In short, governments that lose their marginal seats often lose government; whereas oppositions that win more marginal seats can then be in a position to win government.
In any Australian election at any level of government attention will almost exclusively be on the ‘marginal seats’ with media features and speculation of who might win. Opinion polling also plays a factor here as well. Safer seats are likely to receive very little attention save from the local media outlets and local campaign activities.
The 2019 federal election was very tight, and the final result not widely expected. The Scott Morrison-led Coalition parties won 77 seats in the House of Representatives from a total of 151; Labor won 68 seats, and six were won by smaller parties or Independents.
The Coalition currently holds nine marginal seats on a margin of less than four per cent, whereas Labor holds 14 seats with a similarly small margin. Two Independents hold relatively marginal seats as well.
Some of the tightest seats based on the results of the 2019 federal election include Macquarie in the NSW Blue Mountains, which Labor holds by 0.2 per cent; Bass in northern Tasmania, which the Liberals hold by 0.4 per cent; the NSW seat of Eden Monaro on 0.4 per cent to Labor; Lilley in Brisbane’s northern suburbs, which Labor holds by 0.6 per cent; and Cowan in Perth’s northern suburbs, which Labor won by 0.9 per cent. Liberal seats of Chisholm in Melbourne (0.6 per cent), Wentworth in Sydney (1.3 per cent) and Boothby in Adelaide (1.4 per cent) are highly marginal Liberal seats.
While some candidates won’t be confirmed until close to when the election is called, there are some seats already of intrinsic interest.
The activist group Climate 200, which has raised more than $7 million in donations, is financially supporting the campaigns of candidates challenging predominantly moderate Liberals in up to 25 seats, and one Labor seat in the ACT electorate of Bean.

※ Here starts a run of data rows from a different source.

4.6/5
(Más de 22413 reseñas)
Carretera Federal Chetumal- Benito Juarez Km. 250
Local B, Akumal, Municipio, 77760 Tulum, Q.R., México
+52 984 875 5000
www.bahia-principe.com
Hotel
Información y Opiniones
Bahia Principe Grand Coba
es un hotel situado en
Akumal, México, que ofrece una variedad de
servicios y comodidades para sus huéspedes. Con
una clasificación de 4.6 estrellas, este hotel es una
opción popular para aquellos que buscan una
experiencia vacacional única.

Some Climate 200 candidates are well-known locals or identities, some of whom have stood in previous elections as Independents or Labor candidates.

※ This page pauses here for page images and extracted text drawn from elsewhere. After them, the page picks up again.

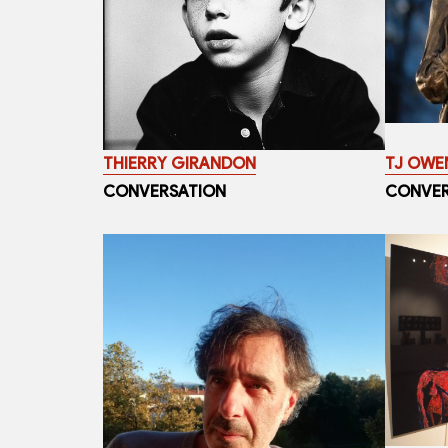
THIERRY GIRANDON
TJ OWE
CONVERSATION
CONVER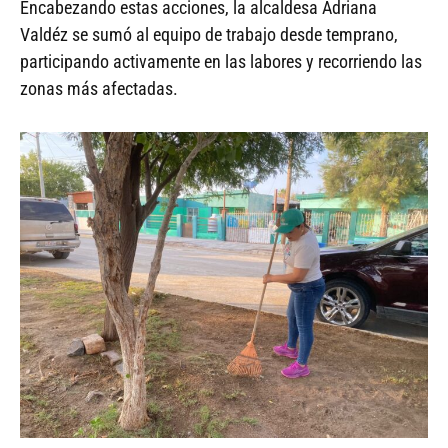
Encabezando estas acciones, la alcaldesa Adriana
Valdéz se sumó al equipo de trabajo desde temprano,
participando activamente en las labores y recorriendo las
zonas más afectadas.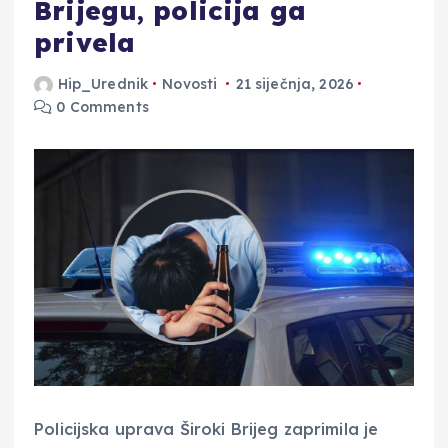
Brijegu, policija ga
privela
Hip_Urednik
Novosti
21 siječnja, 2026
0 Comments
Policijska uprava Široki Brijeg zaprimila je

Climate 200 candidate Allegra Spender will challenge Liberal MP Dave Sharma in the NSW seat of Wentworth. Sharma won the seat in 2019 with a margin of 1.3 per cent over Independent Kerryn Phelps.
Professor Monique Ryan is challenging Treasurer Josh Frydenberg in the seat of Kooyong. The seat was considered a very safe seat for the Liberals, who went into the 2019 election with a margin of 12.8 per cent. That margin was reduced to 5.7 per cent over the Greens in the last election.

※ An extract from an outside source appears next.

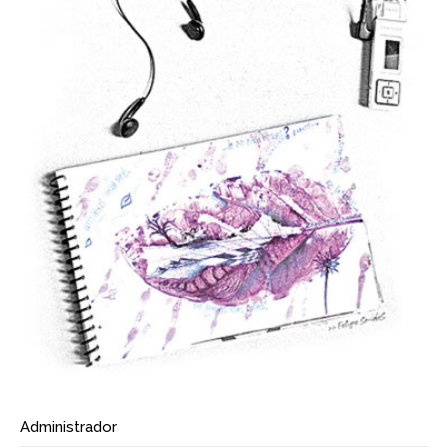
Administrador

Craig Kelly has held the seat of Hughes in Sydney since 2010. It was a safe Liberal seat at a margin of 9.9 per cent, but in 2021 Kelly resigned from the Liberal Party and will contest the 2022 as a candidate for the United Australia Party. The major parties have been scrambling to find candidates to challenge him.
Several MPs have announced they will not contest the 2022 election, in some cases vacating seats that have been held by the same member for decades. Moreover, a redistribution by the Electoral Commission has affected seats in two states: Western Australia, which lost one seat, and Victoria, which gained one.
Labor MP Warren Snowdon, who has held the seat of Lingiari in the Northern Territory since 2001, announced in 2020 that he was retiring from politics at the next election. Lingiari was previously been a safe Labor seat, but the margin at the 2019 election dropped to 5.5 per cent. Marion Scrymgour, the first Indigenous woman elected to NT parliament, will contest the seat for Labor, and former Alice Springs mayor Damien Ryan for the Country Liberal Party.
The retirement of Greg Hunt opens up the race for Flinders in Victoria. The margin at the 2019 election was 5.6 per cent. Liberal candidate Zoe McKenzie and Independents Despi O’Connor and Sarah Russell are contesting the seat in 2022.